## TASKS AND EXERCISES
[a] Reproduce the passage of the article on US abortion laws starting with "And you doubtless" and going on through "women’s reproductive rights.".
[b] Summarize the article on US abortion laws in two sentences.

[[ SOURCE EXTRACT open ]]

Abortion ban: Why the UN Commissioner has branded US abortion laws a form of ‘torture’

By Christobel Hastings

6 years ago

As debate around abortion policy intensifies in the US, the United Nations’ High Deputy Commissioner on Human Rights has branded recent laws a “crisis” of gender-based violence against women. 

By now, you will have heard about the restrictive abortion laws that are passing through US federal courts at a frightening rate. 

You will likely feel concerned that the states of Georgia and Ohio have made it illegal to obtain an abortion once a “fetal heartbeat” has been detected, which often occurs even before a woman knows she is pregnant, and probably feel sickened by Alabama’s draconian bill that prohibits abortion after the moment of conception, a law backed almost exclusively by a male-dominated Senate. 

And you doubtless will have been hoping that sometime soon, a clear-headed voice of authority will emerge to condemn the deliberate erosion of women’s reproductive rights.

Enter Kate Gilmore, the United Nations’ High Deputy Commissioner on Human Rights, who has cut through the exhausting debate around abortion policy in the US and expressed in no uncertain terms that recent abortion laws constitute a “crisis” fuelled by extremist hate against women.

“It’s clear it’s torture—it’s a deprivation of a right to health,” she told the Guardian. “We have not called it out in the same way we have other forms of extremist hate, but this is gender-based violence against women, no question.”

Pointing to a committee of experts dedicated to monitoring how countries implement the UN’s nine core human rights principles, Gilmore explained that her concerns have been substantiated by the group, who have “independently declared the absolute prohibition of abortion…is against human rights.”

Gilmore, who has served as as Deputy High Commissioner since 2015, also highlighted the need to broaden the conversation around abortion access and focus on how restrictions will disproportionately affect minority, disabled, and less financially secure women.

“We have to stand with the evidence and facts and in solidarity with women, and in particular young women and minority women who are really under the gun. This doesn’t affect well-off women in the same way as women with no resources, or able-bodied women the way it affects disabled women, and urban women the way it affects rural women,” she added.

It’s a salient point that sadly gets lost as the bitter pro-life v pro-choice debate wages on. We can protest, lobby and loudly raise our voices against stringent laws removing sexual and reproductive health, but by that same token, we cannot ignore the potential repercussions on the most vulnerable women in society. Intersectional reproductive justice is the only way we can move forward.

[[ SOURCE EXTRACT closed ]]
[[ PROVIDED INFORMATION open ]]

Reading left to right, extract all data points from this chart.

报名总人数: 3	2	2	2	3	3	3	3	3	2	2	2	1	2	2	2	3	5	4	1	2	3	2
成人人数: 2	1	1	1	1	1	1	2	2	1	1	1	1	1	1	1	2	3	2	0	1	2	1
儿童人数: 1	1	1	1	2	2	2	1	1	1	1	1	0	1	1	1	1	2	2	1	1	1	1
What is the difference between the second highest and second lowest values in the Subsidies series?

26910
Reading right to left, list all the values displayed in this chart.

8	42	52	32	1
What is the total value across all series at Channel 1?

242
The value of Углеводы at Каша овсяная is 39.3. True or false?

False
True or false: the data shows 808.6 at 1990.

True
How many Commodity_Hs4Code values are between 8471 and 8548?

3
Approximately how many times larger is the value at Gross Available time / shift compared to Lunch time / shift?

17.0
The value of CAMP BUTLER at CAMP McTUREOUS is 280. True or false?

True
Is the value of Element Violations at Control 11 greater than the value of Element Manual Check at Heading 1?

[[ PROVIDED INFORMATION closed ]]

## RESPONSES BY ITEM NUMBER
[a]
And you doubtless will have been hoping that sometime soon, a clear-headed voice of authority will emerge to condemn the deliberate erosion of women’s reproductive rights.

[b] Kate Gilmore, the United Nations' High Deputy Commissioner on Human Rights, has called recent US abortion laws a "crisis" of gender-based violence against women and a form of torture. These laws include the "fetal heartbeat" bans in Georgia and Ohio and Alabama's ban from the moment of conception, and Gilmore stressed that such restrictions hit minority, disabled, rural and less financially secure women hardest.